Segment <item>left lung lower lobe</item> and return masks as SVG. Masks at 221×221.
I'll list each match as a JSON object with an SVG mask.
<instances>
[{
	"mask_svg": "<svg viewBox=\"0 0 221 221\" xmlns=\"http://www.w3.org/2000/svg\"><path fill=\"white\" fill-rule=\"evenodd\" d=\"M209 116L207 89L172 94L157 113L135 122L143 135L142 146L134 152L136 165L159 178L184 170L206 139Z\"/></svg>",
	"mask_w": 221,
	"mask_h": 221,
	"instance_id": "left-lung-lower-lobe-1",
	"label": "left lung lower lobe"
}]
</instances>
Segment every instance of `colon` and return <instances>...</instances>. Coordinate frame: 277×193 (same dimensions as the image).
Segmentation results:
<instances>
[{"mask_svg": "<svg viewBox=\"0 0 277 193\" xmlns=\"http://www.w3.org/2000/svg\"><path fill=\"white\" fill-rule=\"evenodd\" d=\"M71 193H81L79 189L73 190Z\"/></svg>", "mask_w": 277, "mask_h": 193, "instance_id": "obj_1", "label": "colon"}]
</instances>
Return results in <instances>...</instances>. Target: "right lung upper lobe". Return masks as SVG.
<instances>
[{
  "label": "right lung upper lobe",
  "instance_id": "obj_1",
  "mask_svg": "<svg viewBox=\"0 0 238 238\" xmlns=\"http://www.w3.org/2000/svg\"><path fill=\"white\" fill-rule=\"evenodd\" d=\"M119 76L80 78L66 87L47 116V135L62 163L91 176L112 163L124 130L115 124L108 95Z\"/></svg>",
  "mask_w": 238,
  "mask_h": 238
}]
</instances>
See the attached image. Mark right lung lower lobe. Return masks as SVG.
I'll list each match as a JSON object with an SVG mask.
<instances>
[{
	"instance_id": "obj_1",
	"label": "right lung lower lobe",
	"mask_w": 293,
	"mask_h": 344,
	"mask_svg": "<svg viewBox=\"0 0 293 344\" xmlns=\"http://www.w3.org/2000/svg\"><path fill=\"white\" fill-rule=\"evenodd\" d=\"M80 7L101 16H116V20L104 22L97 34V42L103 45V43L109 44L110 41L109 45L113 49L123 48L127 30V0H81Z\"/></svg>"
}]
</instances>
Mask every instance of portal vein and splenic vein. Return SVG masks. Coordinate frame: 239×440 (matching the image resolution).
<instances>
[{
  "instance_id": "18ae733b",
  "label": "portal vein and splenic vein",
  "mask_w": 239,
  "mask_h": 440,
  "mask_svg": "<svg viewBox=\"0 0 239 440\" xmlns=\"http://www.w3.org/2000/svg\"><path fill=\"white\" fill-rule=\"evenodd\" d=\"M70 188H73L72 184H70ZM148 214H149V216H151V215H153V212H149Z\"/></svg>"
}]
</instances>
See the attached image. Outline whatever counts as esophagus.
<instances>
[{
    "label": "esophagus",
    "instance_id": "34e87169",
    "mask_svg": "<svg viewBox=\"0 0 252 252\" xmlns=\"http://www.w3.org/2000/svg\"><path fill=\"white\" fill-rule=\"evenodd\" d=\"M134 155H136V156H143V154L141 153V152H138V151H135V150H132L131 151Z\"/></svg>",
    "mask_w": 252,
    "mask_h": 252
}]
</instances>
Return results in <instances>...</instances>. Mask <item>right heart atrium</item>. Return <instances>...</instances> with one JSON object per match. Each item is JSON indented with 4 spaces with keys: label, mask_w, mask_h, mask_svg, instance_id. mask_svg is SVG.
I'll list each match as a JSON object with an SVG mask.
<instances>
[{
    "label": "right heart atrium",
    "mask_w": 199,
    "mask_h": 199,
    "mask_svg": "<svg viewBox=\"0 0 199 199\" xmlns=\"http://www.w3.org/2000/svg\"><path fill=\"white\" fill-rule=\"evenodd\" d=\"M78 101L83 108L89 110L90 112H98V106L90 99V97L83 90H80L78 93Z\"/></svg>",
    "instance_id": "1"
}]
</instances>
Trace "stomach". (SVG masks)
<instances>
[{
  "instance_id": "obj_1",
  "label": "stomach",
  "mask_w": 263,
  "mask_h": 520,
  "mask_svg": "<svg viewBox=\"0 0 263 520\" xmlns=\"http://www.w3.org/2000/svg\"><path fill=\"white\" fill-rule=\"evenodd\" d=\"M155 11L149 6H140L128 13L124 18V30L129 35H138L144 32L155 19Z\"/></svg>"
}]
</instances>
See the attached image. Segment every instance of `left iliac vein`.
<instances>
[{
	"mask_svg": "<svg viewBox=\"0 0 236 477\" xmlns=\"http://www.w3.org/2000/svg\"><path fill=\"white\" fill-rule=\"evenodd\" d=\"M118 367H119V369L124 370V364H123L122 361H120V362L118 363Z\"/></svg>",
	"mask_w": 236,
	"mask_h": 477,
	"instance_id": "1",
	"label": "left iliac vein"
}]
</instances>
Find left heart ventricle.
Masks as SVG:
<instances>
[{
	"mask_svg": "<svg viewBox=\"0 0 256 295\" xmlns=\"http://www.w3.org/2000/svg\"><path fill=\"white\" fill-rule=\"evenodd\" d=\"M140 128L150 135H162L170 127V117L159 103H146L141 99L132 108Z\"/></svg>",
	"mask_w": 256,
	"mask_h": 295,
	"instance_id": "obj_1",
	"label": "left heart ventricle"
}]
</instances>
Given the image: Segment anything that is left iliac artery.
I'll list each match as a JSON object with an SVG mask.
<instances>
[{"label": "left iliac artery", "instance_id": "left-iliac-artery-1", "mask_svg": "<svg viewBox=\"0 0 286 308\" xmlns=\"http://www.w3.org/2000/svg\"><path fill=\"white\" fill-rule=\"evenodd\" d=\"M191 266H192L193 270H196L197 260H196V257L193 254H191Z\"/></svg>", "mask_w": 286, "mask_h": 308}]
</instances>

○ ○ ○

Short problem>
Print all of the items above verbatim, with no alteration of any kind.

Task output>
Segment <item>left lung lower lobe</item> and return masks as SVG. Masks at 221×221.
I'll list each match as a JSON object with an SVG mask.
<instances>
[{
	"mask_svg": "<svg viewBox=\"0 0 221 221\" xmlns=\"http://www.w3.org/2000/svg\"><path fill=\"white\" fill-rule=\"evenodd\" d=\"M209 116L207 89L172 94L157 113L135 122L143 135L142 146L134 152L136 165L159 178L184 170L206 139Z\"/></svg>",
	"mask_w": 221,
	"mask_h": 221,
	"instance_id": "left-lung-lower-lobe-1",
	"label": "left lung lower lobe"
}]
</instances>
Segment every instance of `colon` and return <instances>...</instances>. Coordinate frame: 277×193 (same dimensions as the image).
Segmentation results:
<instances>
[{"mask_svg": "<svg viewBox=\"0 0 277 193\" xmlns=\"http://www.w3.org/2000/svg\"><path fill=\"white\" fill-rule=\"evenodd\" d=\"M71 193H81L79 189L73 190Z\"/></svg>", "mask_w": 277, "mask_h": 193, "instance_id": "obj_1", "label": "colon"}]
</instances>
Return results in <instances>...</instances>. Target: "right lung upper lobe". Return masks as SVG.
<instances>
[{
  "label": "right lung upper lobe",
  "instance_id": "obj_1",
  "mask_svg": "<svg viewBox=\"0 0 238 238\" xmlns=\"http://www.w3.org/2000/svg\"><path fill=\"white\" fill-rule=\"evenodd\" d=\"M119 76L80 78L66 87L47 116V135L62 163L91 176L112 163L124 130L115 124L108 95Z\"/></svg>",
  "mask_w": 238,
  "mask_h": 238
}]
</instances>
See the attached image. Mark right lung lower lobe. Return masks as SVG.
I'll list each match as a JSON object with an SVG mask.
<instances>
[{
	"instance_id": "obj_1",
	"label": "right lung lower lobe",
	"mask_w": 293,
	"mask_h": 344,
	"mask_svg": "<svg viewBox=\"0 0 293 344\" xmlns=\"http://www.w3.org/2000/svg\"><path fill=\"white\" fill-rule=\"evenodd\" d=\"M80 7L101 16H116V20L104 22L97 34V42L103 45V43L109 44L110 41L109 45L113 49L123 48L127 30V0H81Z\"/></svg>"
}]
</instances>
Mask every instance of portal vein and splenic vein. Return SVG masks. Coordinate frame: 239×440 (matching the image resolution).
<instances>
[{
  "instance_id": "18ae733b",
  "label": "portal vein and splenic vein",
  "mask_w": 239,
  "mask_h": 440,
  "mask_svg": "<svg viewBox=\"0 0 239 440\" xmlns=\"http://www.w3.org/2000/svg\"><path fill=\"white\" fill-rule=\"evenodd\" d=\"M70 188H73L72 184H70ZM148 214H149V216H151V215H153V212H149Z\"/></svg>"
}]
</instances>
See the attached image. Outline whatever counts as esophagus.
<instances>
[{
    "label": "esophagus",
    "instance_id": "34e87169",
    "mask_svg": "<svg viewBox=\"0 0 252 252\" xmlns=\"http://www.w3.org/2000/svg\"><path fill=\"white\" fill-rule=\"evenodd\" d=\"M134 155H136V156H143V154L141 153V152H138V151H135V150H132L131 151Z\"/></svg>",
    "mask_w": 252,
    "mask_h": 252
}]
</instances>
Return results in <instances>...</instances>. Mask <item>right heart atrium</item>. Return <instances>...</instances> with one JSON object per match. Each item is JSON indented with 4 spaces with keys: label, mask_w, mask_h, mask_svg, instance_id. mask_svg is SVG.
I'll list each match as a JSON object with an SVG mask.
<instances>
[{
    "label": "right heart atrium",
    "mask_w": 199,
    "mask_h": 199,
    "mask_svg": "<svg viewBox=\"0 0 199 199\" xmlns=\"http://www.w3.org/2000/svg\"><path fill=\"white\" fill-rule=\"evenodd\" d=\"M78 101L83 108L89 110L90 112H98V106L90 99V97L83 90H80L78 93Z\"/></svg>",
    "instance_id": "1"
}]
</instances>
Trace "stomach". (SVG masks)
<instances>
[{
  "instance_id": "obj_1",
  "label": "stomach",
  "mask_w": 263,
  "mask_h": 520,
  "mask_svg": "<svg viewBox=\"0 0 263 520\" xmlns=\"http://www.w3.org/2000/svg\"><path fill=\"white\" fill-rule=\"evenodd\" d=\"M155 11L149 6H140L128 13L124 18V30L129 35H138L144 32L155 19Z\"/></svg>"
}]
</instances>
See the attached image. Segment every instance of `left iliac vein`.
<instances>
[{
	"mask_svg": "<svg viewBox=\"0 0 236 477\" xmlns=\"http://www.w3.org/2000/svg\"><path fill=\"white\" fill-rule=\"evenodd\" d=\"M118 367H119V369L124 370V364H123L122 361H120V362L118 363Z\"/></svg>",
	"mask_w": 236,
	"mask_h": 477,
	"instance_id": "1",
	"label": "left iliac vein"
}]
</instances>
Find left heart ventricle.
Masks as SVG:
<instances>
[{
	"mask_svg": "<svg viewBox=\"0 0 256 295\" xmlns=\"http://www.w3.org/2000/svg\"><path fill=\"white\" fill-rule=\"evenodd\" d=\"M140 128L150 135H162L170 127V117L159 103H146L141 99L132 108Z\"/></svg>",
	"mask_w": 256,
	"mask_h": 295,
	"instance_id": "obj_1",
	"label": "left heart ventricle"
}]
</instances>
Given the image: Segment anything that is left iliac artery.
I'll list each match as a JSON object with an SVG mask.
<instances>
[{"label": "left iliac artery", "instance_id": "left-iliac-artery-1", "mask_svg": "<svg viewBox=\"0 0 286 308\" xmlns=\"http://www.w3.org/2000/svg\"><path fill=\"white\" fill-rule=\"evenodd\" d=\"M191 266H192L193 270H196L197 260H196V257L193 254H191Z\"/></svg>", "mask_w": 286, "mask_h": 308}]
</instances>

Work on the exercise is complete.